-- Start TEXT TO READ --
Jordanian women and girls can now learn to defend themselves against abuse and violence thanks to SheFighter - the first women’s self-defence studio in Jordan and the Middle East.

Brainchild of Lina Khalifeh, the studio teaches a variety of martial arts classes including boxing and taekwondo and is a place for women and girls to feel empowered in a country where they struggle to be treated equally to men.

“Boxing has changed my life, not just physical-wise, but also psychological-wise,” instructor Batoul Jaikat told pri. “Here in Jordan, most of the girls wait for someone to help them — whether it’s her father or it’s her brother. She always waits for someone to take action. But here at SheFighter, we’re trying to change this.”

Khalifeh was always trying to prove that she was as tough as the boys growing up, so she started taekwondo training when she was five-years-old. After winning 20 national and international championships, her training was put on hold by a knee injury.

She never intended to teach self-defence, but after finding out that one of her best friends was being abused by her father and brother, she decided to take action. “It just pisses me off — the idea of women being hurt and they can’t do anything,” she told pri.

Khalifeh began teaching classes in her parents basement followed by partnerships with gyms. Despite facing a myriad of challenges, she was able to open her own studio in 2012.

“You have so many challenges,” she told pri. “First you’re a woman. Second of all, you’re a woman in business. Third of all, you’re starting something that is really new to the whole society.”

SheFighter became so successful that Khalifeh was honoured at the White House by President Obama in 2015, giving her the determination to expand her business. As well as setting up classes for Syrian refugees, Khalifeh is opening a studio in Saudi Arabia and has her eyes on Kuwait.

Although expanding SheFighter is increasing her recognition, teaching women and girls to defend themselves and become more confident still lies at the core of what she does.

“Now we’re getting more men who want to enroll their daughters to the training,” she told pri. “I’m really happy about it.”
-- End TEXT TO READ --
-- Start INFORMATION GIVEN --
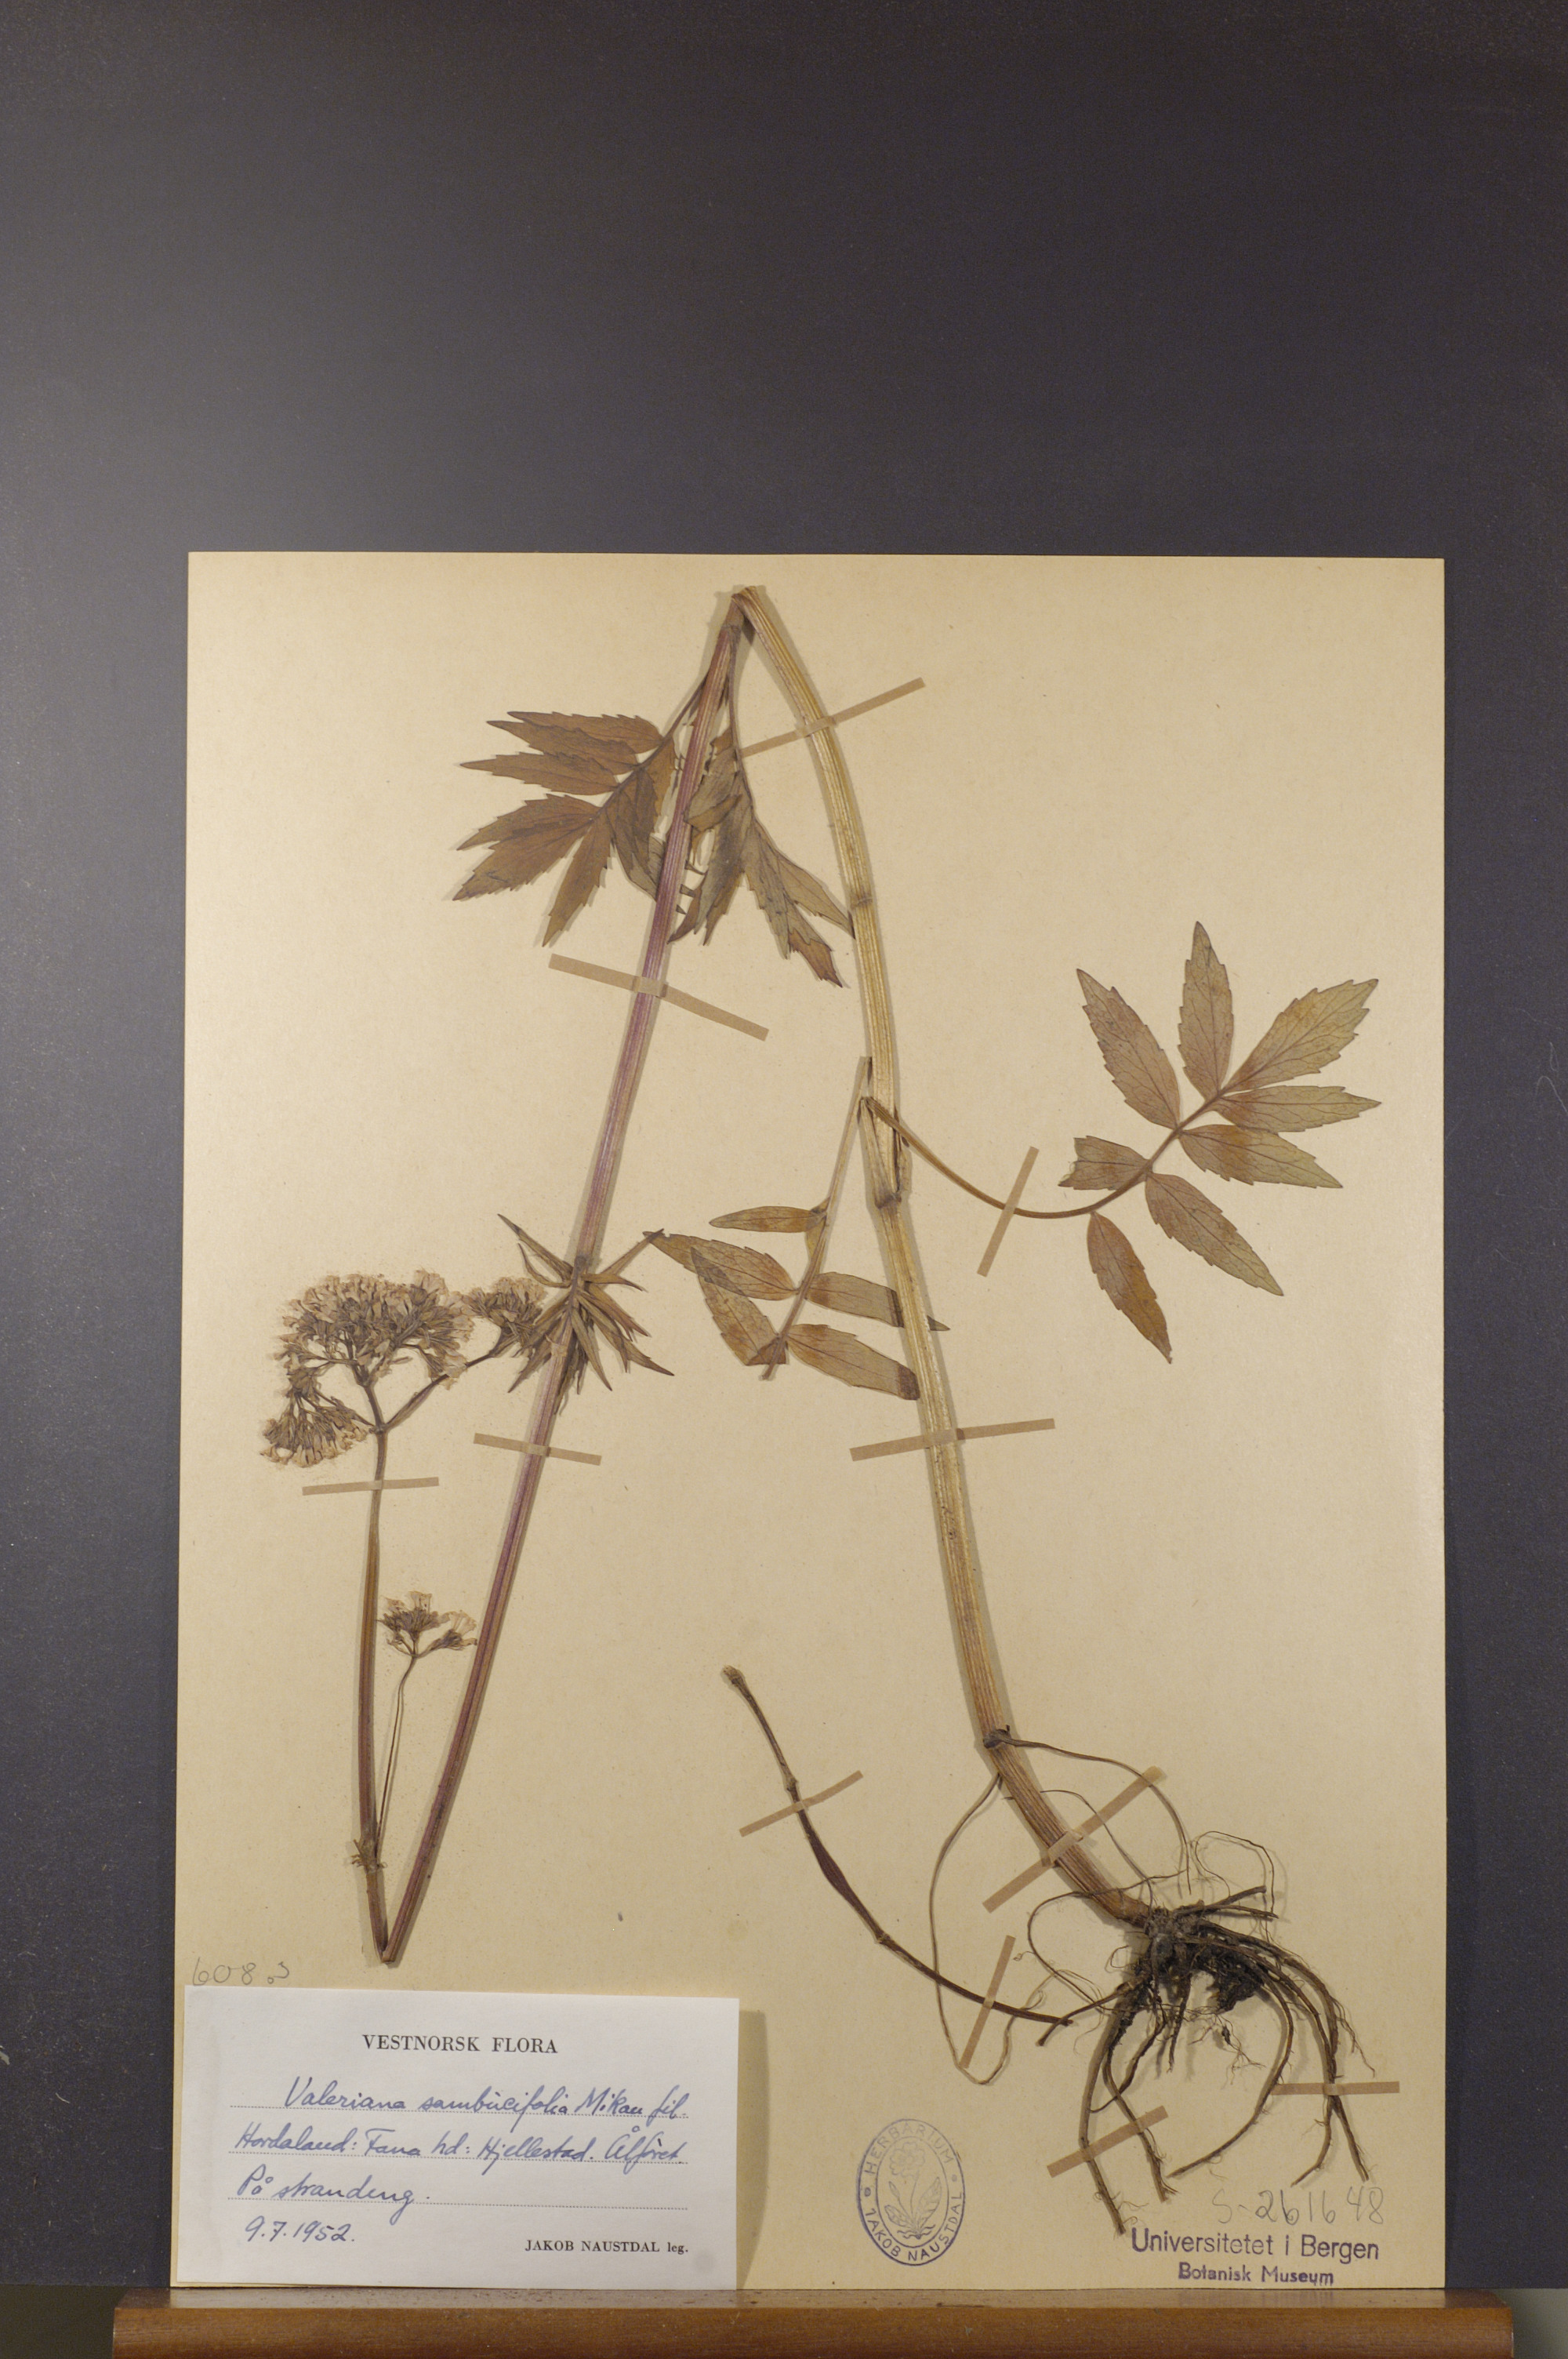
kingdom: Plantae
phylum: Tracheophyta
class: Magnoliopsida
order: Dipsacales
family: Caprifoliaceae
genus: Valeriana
-- End INFORMATION GIVEN --
-- Start INFORMATION GIVEN --
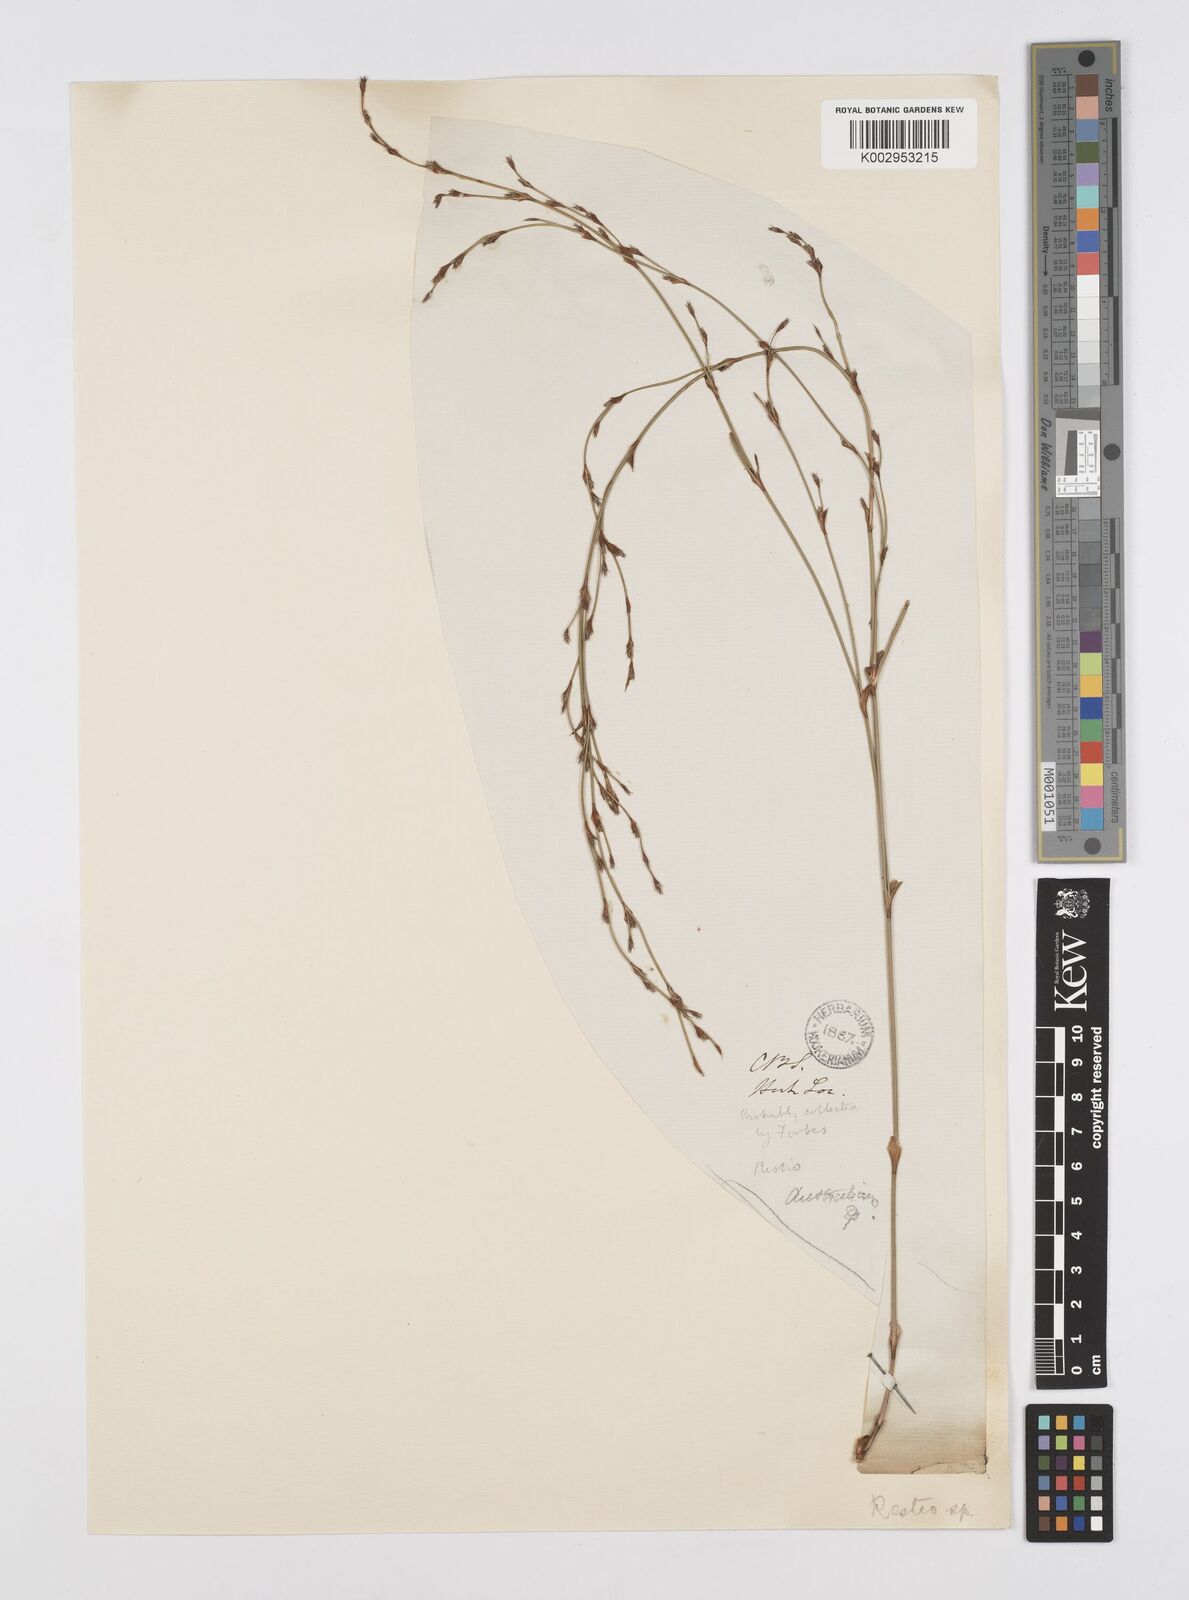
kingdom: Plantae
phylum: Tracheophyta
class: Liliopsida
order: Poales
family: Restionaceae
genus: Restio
-- End INFORMATION GIVEN --
▶ **YOUR GOAL**
Quote the part of the SheFighter text from "Khalifeh began teaching" to "what she does.". The records are separate material and have no connection to the text.

▶ **FULL SOLUTION**
Khalifeh began teaching classes in her parents basement followed by partnerships with gyms. Despite facing a myriad of challenges, she was able to open her own studio in 2012.

“You have so many challenges,” she told pri. “First you’re a woman. Second of all, you’re a woman in business. Third of all, you’re starting something that is really new to the whole society.”

SheFighter became so successful that Khalifeh was honoured at the White House by President Obama in 2015, giving her the determination to expand her business. As well as setting up classes for Syrian refugees, Khalifeh is opening a studio in Saudi Arabia and has her eyes on Kuwait.

Although expanding SheFighter is increasing her recognition, teaching women and girls to defend themselves and become more confident still lies at the core of what she does.